Definir a alma brasileira é empreitada difícil. São tantos meandros, veredas, que chegar a um determinado comum talvez seja impossível. O escritor João Ubaldo Ribeiro faz uma leitura alegórica em seu “Viva o Povo Brasileiro”, livro que o Ponto de Partida escolheu para montar e aprofundar sua identificação com uma linguagem que leva em conta a brasilidade inerente.
O espetáculo encontrou na MPB a sua melhor tradução. É na essência, um musical. Chico Buarque, Caetano Veloso, Ivan Lins, marchinhas e enredos de carnaval, enfim, a música faz o texto. No “puleiro das almas”, o enfoque vai para a Alminha Brasileira, praticamente o tempo todo em cena, como a procurar um norte, um alento.
Desde os primeiros habitantes, os índios, passando pela condição do “herói improvisado”, macunaímico por excelência, até o velho e gasto jeitinho, o espelho está lá.
Como a colcha de retalhos é vasta, não falta o futebol e a novela, objetos de culto e alienação; amor e ódio. Tem ainda o sincretismo religioso. Antropologia de palco.
Regina Bertola recorre a uma movimentação contínua dos 12 atores, ocupando planos variados do palco, com destaque para o espaço aéreo. Eles se dependuram em tubos de aço e cordas que compõem o cenário. Quando “escalam” as cordas, o quadro lembra uma partitura.
Há menos de quatro meses de estréia, “Viva o Povo Brasileiro” peca ainda pelo excesso. O gigantismo do tema, que resultou acertadamente na expansão do espaço cênico, afeta inversamente o roteiro. Quedas no ritmo e finais insinuados que nunca vêm, merecem atenção.

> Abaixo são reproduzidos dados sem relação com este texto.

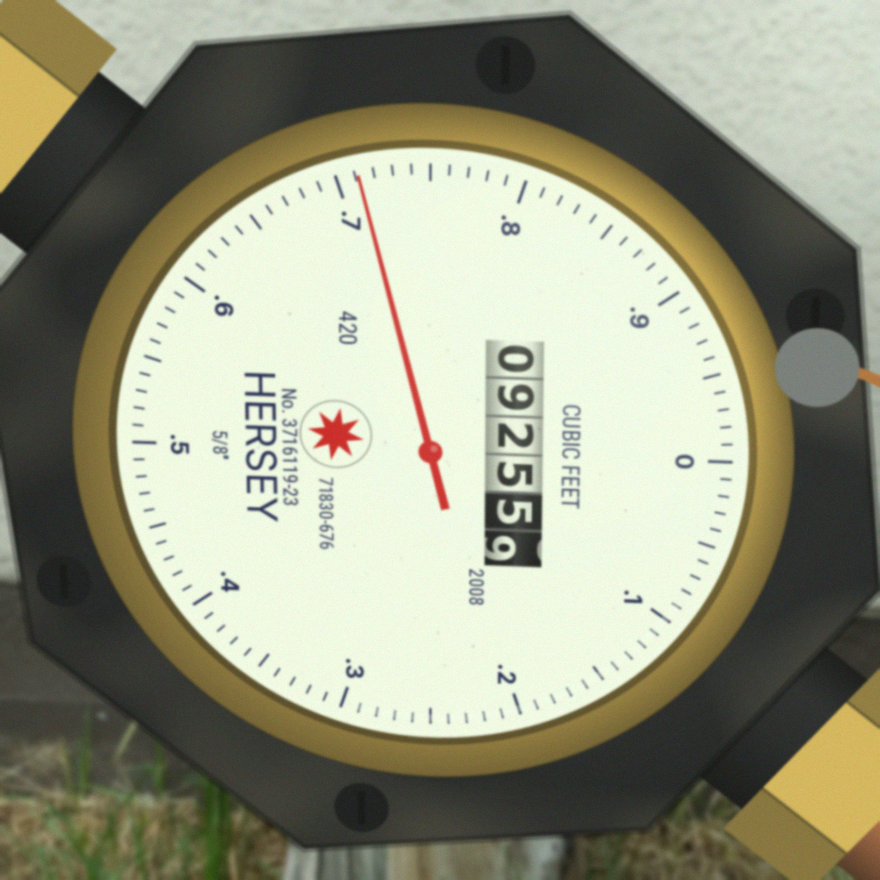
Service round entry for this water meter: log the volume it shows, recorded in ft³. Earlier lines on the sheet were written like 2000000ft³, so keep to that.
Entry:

Mas o encanto está preservado na harmonia epifânica do elenco, nas belas vozes do Cláudia Valle e João Mello e na leveza de ser de Alminha interpretada por Lourdes Araújo. No violão e na direção musical de Gilvan de Oliveira. Na iluminação de Jorginho de Carvalho e César Ramires. Na preparação vocal e pesquisa de timbre de Babaya. No belo exercício de aperfeiçoar a perfeição do Ponto de Partida.
Na abertura da 6ª edição do Festival de Teatro de Curitiba, na quinta-feira passada, o Galpão mostrou seu novo trabalho, “Um Molière Imaginário”. Mais uma vez, prevalece aqui o espírito da festa, do encontro. O ator Eduardo Moreira troca o palco pela direção e adora uma estética paripasso com a de Villela.
O detalhismo do cenário, emoldurado por um fio de pequenas lâmpadas; o colorido dos figurinos e adereços; o ritual do canto e da música tocada ao vivo, com o elenco carregando seus instrumentos; enfim, o espectador identifica de imediato a coerência e a identidade do Galpão.
“Um Molière Imaginário”, contudo, perde muito do impacto no palco italiano, no edifício convencional. O teatro de rua pede um cara-a-cara com o público, uma proximidade com a roda. Na fria e distante Ópera de Arame, com toda a dificuldade acústica que se sabe, a interação perde muito.
Descontado isso, sobra o talento dos atores e o respectivo esforço em atingir a platéia. O recurso do microfone – um filtro que retém um pouco da magia, diga-se de passagem – atenuou o problema de audição na gigante estrutura de ferro erguido próxima a uma pedreira em Curitiba.
O recurso visual, a movimentação e principalmente a música – trata-se de um espetáculo musical, na essência – sustentam a história que “ressuscita” Molière da sua morte súbita no palco, na vida real, e o traz para o universo imaginário, com suas alegorias e evoluções de raízes populares. O autor francês do século 17, pai da farsa, é reverenciado sem pompa e muita circunstância brasileira. E tudo fluiria muito melhor na rua.